One set of vitals is interesting. Two sets allow for a comparison.
For me, a very informative, instructive maybe a minute and a half - full EMT patient assesment course.
Patient brought in, ambulance, unconscious. Elderly frail female. Nurses having trouble with vitals including BP monitor and intermittent artifact irregular ECG. RT was called in, supervisor responded.
Upon entering the room he slow walked. A study in study. Feet, skin condition, toe nail beds, close inspection up the legs, general body stare, checks hands, A&P, nail beds, wrists as he checked for radial, moved up to brachial as he studied the woman's face, eyes, then ear almost touching her nose watching the chest, tried carotid, went back to brachial, stared at clock then announced "fifty to sixty, respirations ten. Steady.".
(There were numerous reasons why vitals were so difficult to monitor)
 
I realize I've picked only one sentence out of a very long post, but it's the one I understood the least.

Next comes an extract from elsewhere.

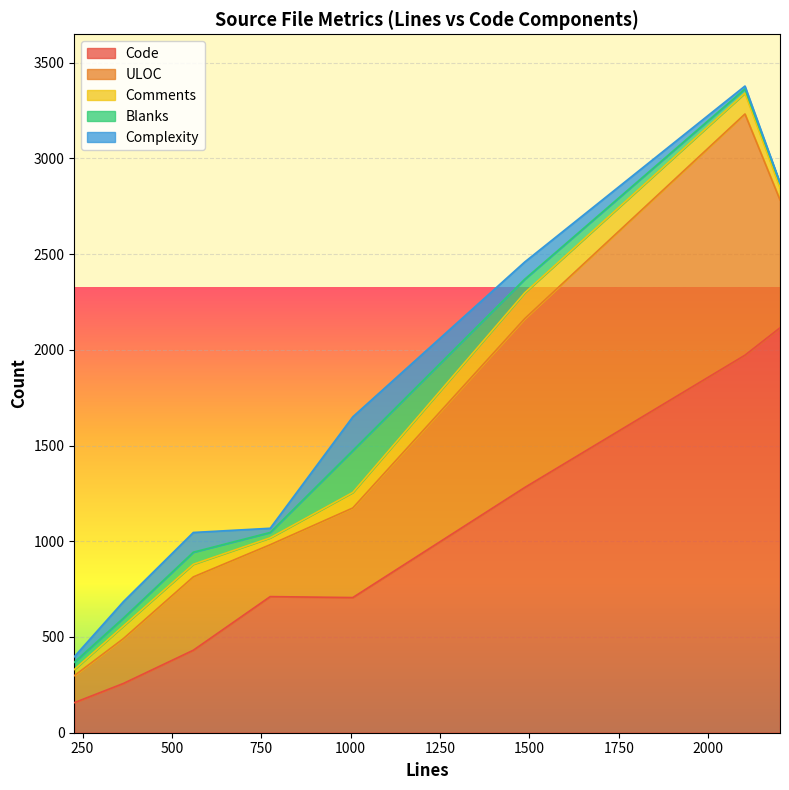

How many data points in Blanks are above 41?

3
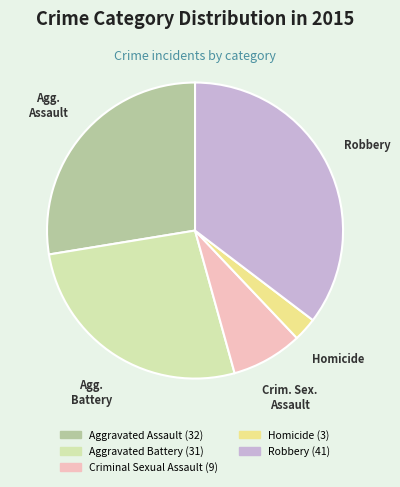

The Aggravated Battery slice represents 17% of the pie. True or false?

False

To me, palpating a radial pulse (fast/slow, weak/strong, regular/irregular) while making eye contact with a (conscious) patient and observing respiratory effort should be done while beginning most patient interviews in the field. I think those initial tactile and visual clues are usually harder to find with equipment.
I echo this as well.

I’ll admit that I’ve gotten spoiled by my automated BP cuffs of late - but there’s something to be said for being able to at least palp a quick pressure - and that is something I developed because of years of experience.

to the OP - I’ll give you the same advice I’ve given to some other partners I’ve seen over the years. Please don’t cheat yourself looking for the easy out. Don’t take blood pressures by just watching the needle bounce. Don’t estimate B/P’s based on presence of a radial pulse, and make sure you’re setting yourself up for success by not doing silly things like rounding to the nearest 10 points.